Her CD goes head-to-head with another phenomenal young woman, Tianwa Yang, whose recent CD of the six same works had me again reaching for superlatives a few months ago. One difference becomes immediately apparent: although both young women take pretty much the same time over the third sonata, the Russian's CD plays for just under 68 minutes, the Chinese for 74 and a half minutes; quite a difference. Where Ibragimova is whimsical and mercurial, Yang is steady; her style of precise and deliberate articulation was already established when she recorded the 24 Paganini caprices at the age of 13.

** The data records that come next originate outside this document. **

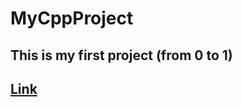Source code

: # MyCppProject

## This is my first project (from 0 to 1)

##  [Link](https://github.com/Daydream0929/MyCppProject)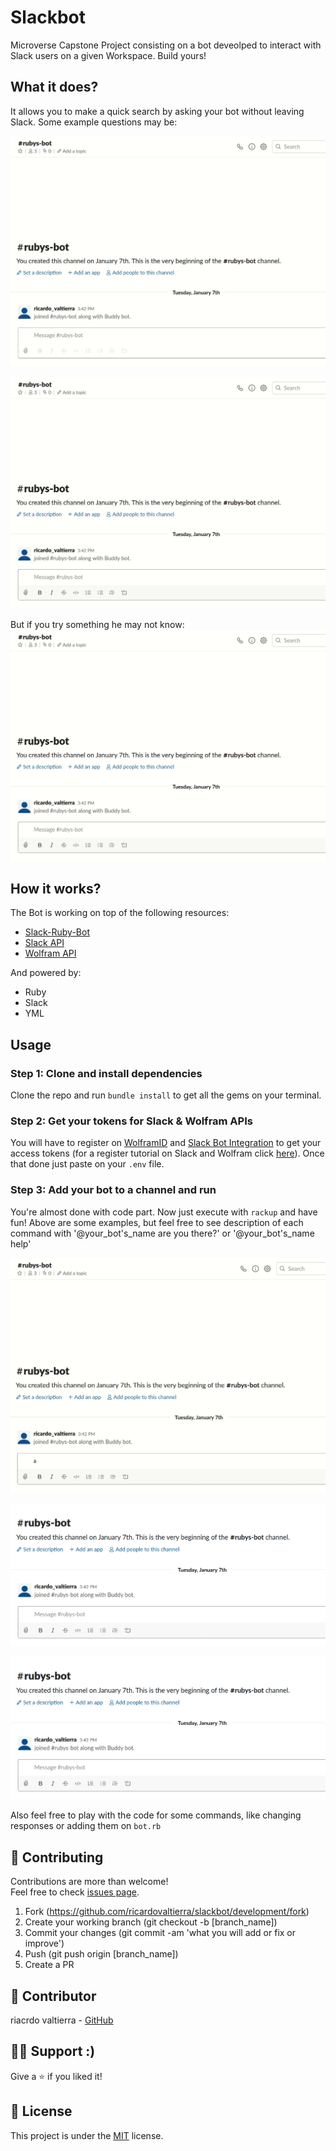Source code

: Slackbot
==============

Microverse Capstone Project consisting on a bot deveolped to interact with Slack users on a given Workspace. Build yours!

## What it does?
It allows you to make a quick search by asking your bot without leaving Slack. Some example questions may be:

![Example question 1](img/question_1.gif)

![Example question 2](img/question_2.gif)

But if you try something he may not know:
![Example question 3](img/question_3.gif)

## How it works?
The Bot is working  on top of the following resources:

- [Slack-Ruby-Bot](https://github.com/slack-ruby/slack-ruby-bot#slack-ruby-bot)
- [Slack API](http://api.slack.com)
- [Wolfram API](https://account.wolfram.com/auth/sign-in)

And powered by:

- Ruby
- Slack
- YML

## Usage
### Step 1: Clone and install dependencies
Clone the repo and run `bundle install` to get all the gems on your terminal.
### Step 2: Get your tokens for Slack & Wolfram APIs
You will have to register on [WolframID](http://account.wolfram.com/wolframid) and [Slack Bot Integration](http://slack.com/services/new/bot) to get your access tokens (for a register tutorial on Slack and Wolfram click [here](TUTORIAL.md)). Once that done just paste on your `.env` file. 
### Step 3: Add your bot to a channel and run
You're almost done with code part. Now just execute with `rackup` and have fun! Above are some examples, but feel free to see description of each command with '@your_bot's_name are you there?' or '@your_bot's_name help'

![Command description 1](img/question.gif)

![Command description 2](img/help_are_you_there.gif)

![Command description 3](img/help_could_you_please.gif)

Also feel free to play with the code for some commands, like changing responses or adding them on `bot.rb`

## 🤝 Contributing

Contributions are more than welcome!<br/>Feel free to check [issues page](http://github.com/ricardovaltierra/slackbot/issues/).

1. Fork (https://github.com/ricardovaltierra/slackbot/development/fork)
2. Create your working branch (git checkout -b [branch_name])
3. Commit your changes (git commit -am 'what you will add or fix or improve')
4. Push (git push origin [branch_name])
5. Create a PR

## 🤖 Contributor

riacrdo valtierra - [GitHub](https://github.com/ricardovaltierra)



## 🙋‍♂ Support :)

Give a ⭐️ if you liked it!



## 📝 License

This project is under the [MIT](LICENSE) license.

There is nothing to choose between recording quality with Hyperion, and Naxos. A small criticism of either Ibragimova or Hyperion is that the Russian's dynamic range is so extensive that her extreme pianissimos are sometimes almost inaudible, even listening over headphones as I had to, in the end; her ending of the first movement of the first sonata is hard to hear at any normal listening volume. Yang, or Naxos's engineers, judge things better. For once, I have no accompanist to moan about, and a choice between Ibragimova and Yang is pretty clear: the two are so different that you have to have both! As a bonus, you can probably throw away most of the older recordings of these six works.